Theoretical and Computational Investigations of Minimal Energy Problems

Abstract

Let A be a d-dimensional compact subset of p-dimensional Euclidean space. For s in (0,d) the Riesz s-equilibrium measure is the unique Borel probability measure that minimizes the Riesz s-energy over the set of all Borel probability measures supported on A. In this paper we show that if A is a strictly self-similar d-fractal or a strongly Hausdorff d-rectifiable set, then the s-equilibrium measures converge in the weak-star topology to normalized Hausdorff measure restricted to A as s approaches d from below.
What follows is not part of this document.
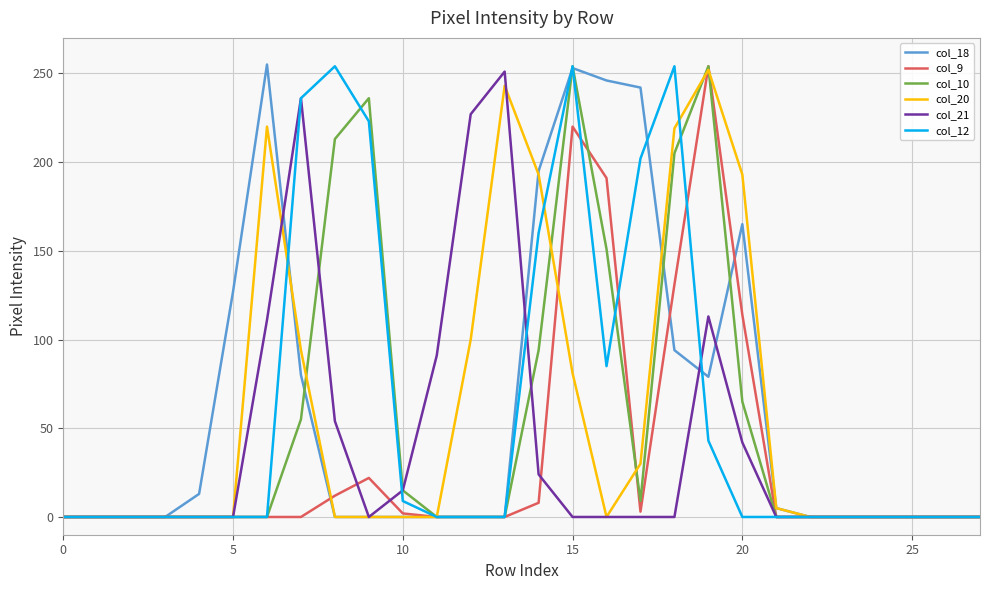

Does the chart display data point markers on the line(s)?

No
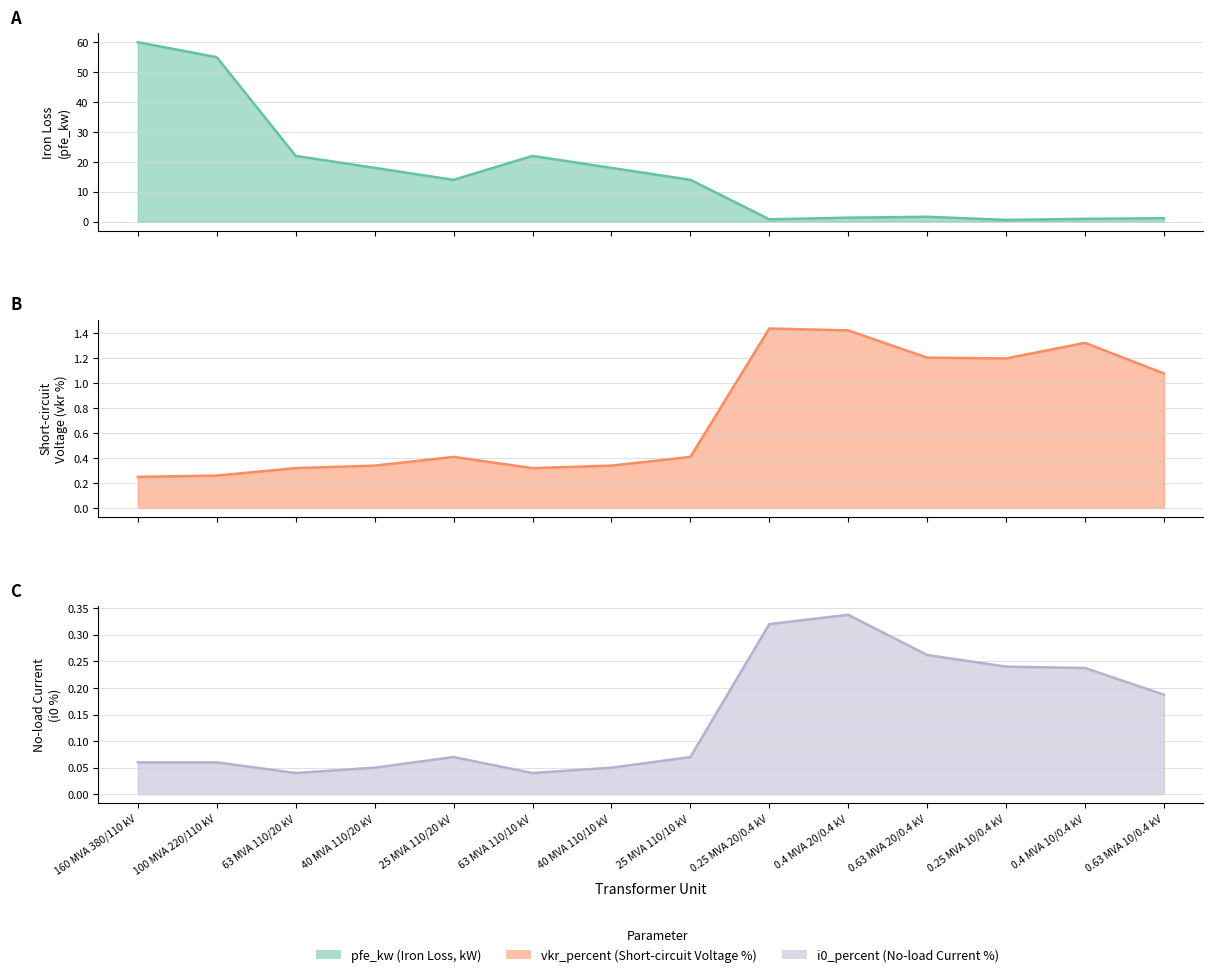

What is the average value of the pfe_kw series?

16.4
Additionally we describe numerical experiments on the 2-sphere involving discrete energies mediated by the Riesz s-kernel. These experiments provide approximate discrete minimal energies for N=20,...,200 and s=0,...,3 where, in the case s=0, the Riesz kernel becomes the logarithmic kernel. These experiments corroborate several conjectures regarding the asymptotic expansion as N goes go infinity of the minimal N-point energies. Further, the number of stable configurations observed as a function of N and s is reported. Finally, two algorithms used in this experiment are presented. The first minimizes the effect of roundoff error when computing sums of many terms, the second uses graph theory to speed the identification of isometries between collections of on the 2-sphere.